Although Esper was suffering from some unpleasant injuries after her bump, the anchorage turned out to be rather a lovely place. Unlike noisy-busy Ton Sai Bay, this was an unhurried sandy cove with some friendly bars and one particularly good local restaurant. But we couldn’t stay forever, we must decide what to do next…
After his initial report to the police station, Jamie expected to hear nothing more. All the received wisdom is that you’re very much on your own in Thailand. We were told (by ‘farangs’) that Thais regard any problem you may encounter as of your own making. Why? Because if you weren’t there in the first place there would be no problem. Hmmmmmm.
But we received an unexpected call from the officer in charge, who invited Jamie to meet the skipper of the barge that rammed us. So he went back with Alica, leaving Liz and Millie-the-cat to guard Esper. After five cups of coffee Wat the translator arrived.
“I said WHO?”
“I know, WAT!”
…and so it goes…
The skipper held up his hands and admitted he had caused the accident, but that his gearbox was faulty. To be honest, he shouldn’t have been so close to us with a faulty gearbox (or even with a good gearbox), but Jamie and the police tried to get the owner of the boat to admit liability.

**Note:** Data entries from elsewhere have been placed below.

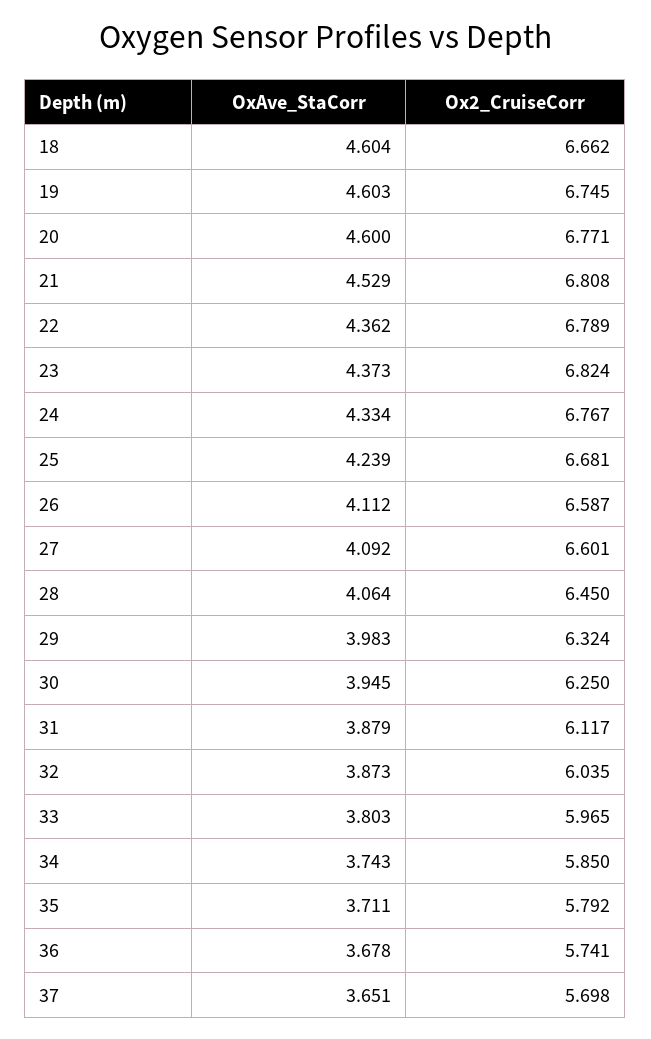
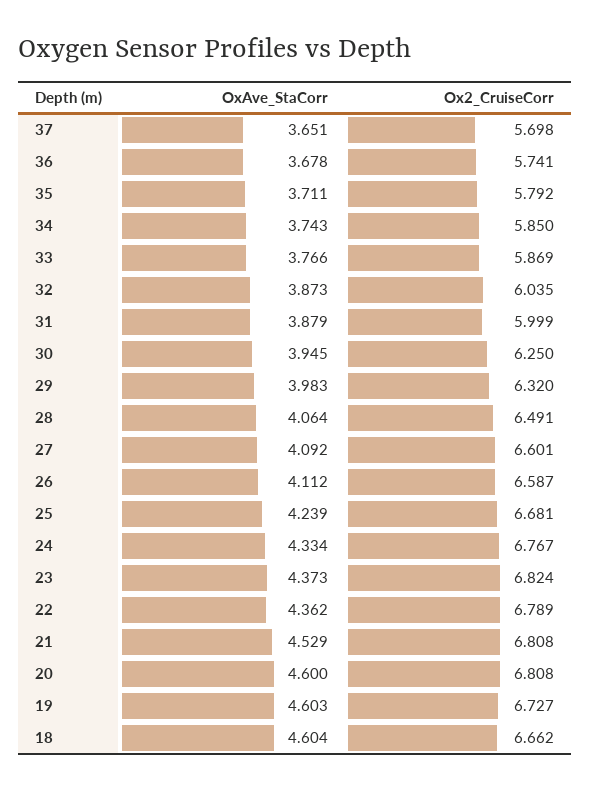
  {
    "OxAve_StaCorr": {
      "18": 4.604,
      "19": 4.603,
      "20": 4.6,
      "21": 4.529,
      "22": 4.362,
      "23": 4.373,
      "24": 4.334,
      "25": 4.239,
      "26": 4.112,
      "27": 4.092,
      "28": 4.064,
      "29": 3.983,
      "30": 3.945,
      "31": 3.879,
      "32": 3.873,
-     "33": 3.803,
+     "33": 3.766,
      "34": 3.743,
      "35": 3.711,
      "36": 3.678,
      "37": 3.651
    },
    "Ox2_CruiseCorr": {
      "18": 6.662,
-     "19": 6.745,
+     "19": 6.727,
-     "20": 6.771,
+     "20": 6.808,
      "21": 6.808,
      "22": 6.789,
      "23": 6.824,
      "24": 6.767,
      "25": 6.681,
      "26": 6.587,
      "27": 6.601,
-     "28": 6.45,
+     "28": 6.491,
-     "29": 6.324,
+     "29": 6.32,
      "30": 6.25,
-     "31": 6.117,
+     "31": 5.999,
      "32": 6.035,
-     "33": 5.965,
+     "33": 5.869,
      "34": 5.85,
      "35": 5.792,
      "36": 5.741,
      "37": 5.698
    }
  }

Sadly, he would have nothing of it and insisted the skipper make reparations. An agreement was made for the skipper to contribute something over a five month period. And right there in the police station, the officers did a whip round to stump up the first deposit. (Later we discovered that the skipper’s salary would barely cover the monthly payments so we waived the agreement. Even though the repairs would have to come from a loan, we realised it would be impossible for the man to feed his family and repay us.)
Any previous plans had sunk by now, and we needed to get to PSS to survey the damage. It seemed churlish not to make the most of our passage south, so we looked at the charts and noticed a small outcrop of islands which looked quite interesting.
Koh Ha (literally ‘Five Islands’) is a group of uninhabited limestone stacks. The water is deep and the floor is coral, so there was no possibility of anchoring. We planned to pick up moorings instead, but needed to get there before sundown.
Sailing in a mini flotilla with Alicia and American on board SY Synchronicity, we headed towards the rocks and dual monitored Ch16 and Ch08 on the VHF. We arrived just before sunset and made a quick recce of the eastern side; the middle island moorings looked the most inviting. American went first and took the inside position while we remained a little further out.
Hanging off a buoy so close to rock is a little unsettling but once we had relaxed, we took in the sunset and the small island next to us known as ‘floating island’. As the light faded, we wondered why it was not recommended to anchor there at night.